10 left if you count fake soulfly.

k.


----------



## Vertigo (Nov 11, 2011)

mr drinky said:


> 10 left if you count fake soulfly.
> 
> k.


 
You have to count fake SoulFly and the other 287 people who have never posted. Many lurkers, sure, but the majority I'd wager are drive-by signups by crawlers and spammers who capitalize on our easy registration process. Even the bulk of our 1 post users are spammers who drop blog-related links into semi-relevant discussions. 1000 members is no challenge when signups are so easy a robot can do it.


----------



## mr drinky (Nov 13, 2011)

Vertigo said:


> You have to count fake SoulFly and the other 287 people who have never posted. Many lurkers, sure, but the majority I'd wager are drive-by signups by crawlers and spammers who capitalize on our easy registration process. Even the bulk of our 1 post users are spammers who drop blog-related links into semi-relevant discussions. 1000 members is no challenge when signups are so easy a robot can do it.

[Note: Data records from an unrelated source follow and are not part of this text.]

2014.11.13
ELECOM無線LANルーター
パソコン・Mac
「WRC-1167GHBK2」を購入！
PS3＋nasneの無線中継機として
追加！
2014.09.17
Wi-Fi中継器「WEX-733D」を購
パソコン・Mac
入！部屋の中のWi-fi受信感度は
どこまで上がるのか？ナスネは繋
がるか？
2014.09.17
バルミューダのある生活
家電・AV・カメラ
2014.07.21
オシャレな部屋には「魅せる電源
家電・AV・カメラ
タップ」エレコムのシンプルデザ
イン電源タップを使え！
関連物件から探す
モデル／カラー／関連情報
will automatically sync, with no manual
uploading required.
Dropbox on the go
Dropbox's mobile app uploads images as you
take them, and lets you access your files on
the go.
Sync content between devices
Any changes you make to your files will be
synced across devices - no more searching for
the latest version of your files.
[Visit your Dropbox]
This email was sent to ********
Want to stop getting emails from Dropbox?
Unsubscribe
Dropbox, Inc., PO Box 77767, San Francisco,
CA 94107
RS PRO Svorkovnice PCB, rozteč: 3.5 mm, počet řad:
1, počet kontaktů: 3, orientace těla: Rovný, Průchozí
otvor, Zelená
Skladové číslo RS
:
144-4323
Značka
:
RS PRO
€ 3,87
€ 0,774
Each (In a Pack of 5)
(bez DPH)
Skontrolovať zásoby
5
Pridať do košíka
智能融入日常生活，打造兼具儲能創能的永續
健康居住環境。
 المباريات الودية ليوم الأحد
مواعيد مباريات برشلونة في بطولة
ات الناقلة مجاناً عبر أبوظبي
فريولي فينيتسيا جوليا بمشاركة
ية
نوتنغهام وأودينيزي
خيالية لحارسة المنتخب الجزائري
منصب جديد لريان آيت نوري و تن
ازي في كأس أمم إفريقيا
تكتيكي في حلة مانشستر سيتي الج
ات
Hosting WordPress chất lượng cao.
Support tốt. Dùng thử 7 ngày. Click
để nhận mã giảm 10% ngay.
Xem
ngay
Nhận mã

Yeah, I know you are right, but I had to say it. 

But now there are only 3 to go -- if you count polishavenger that is who may have added the redirect code  

Did you see that? I did it again. 

k.


----------



## Dave Martell (Nov 13, 2011)




----------



## JohnnyChance (Nov 14, 2011)

3 to go!


----------



## Dave Martell (Nov 14, 2011)

1.....2......3......who will it be?


----------



## Dave Martell (Nov 14, 2011)

Oh snap - only 1 to go!


----------



## Dave Martell (Nov 14, 2011)

We got a winner>>>>

Member #1000 - *Beccadbabe*


----------



## stevenStefano (Nov 14, 2011)

Do they get a fancy title under their name then?


----------



## tk59 (Nov 14, 2011)

Yeah, like, "Who am I really?" What woman goes online to a kitchen knife forum and calls herself "babe?"


----------



## Dave Martell (Nov 14, 2011)

tk59 said:


> Yeah, like, "Who am I really?" What woman goes online to a kitchen knife forum and calls herself "babe?"


 
We sure do have some characters here.


----------



## ecchef (Nov 14, 2011)

tk59 said:


> Yeah, like, "Who am I really?" What woman goes online to a kitchen knife forum and calls herself "babe?"



One with a lot of b***s! And :welcome2: Not enough female presence here.


----------



## Eamon Burke (Nov 14, 2011)

My wife did! Lol. She made "bladebabe" last month.


----------



## tk59 (Nov 14, 2011)

johndoughy said:


> My wife did! Lol. She made "bladebabe" last month.


True. However, she came here with a clear purpose, fulfilled it and is now gone. That fits a reasonable profile.


----------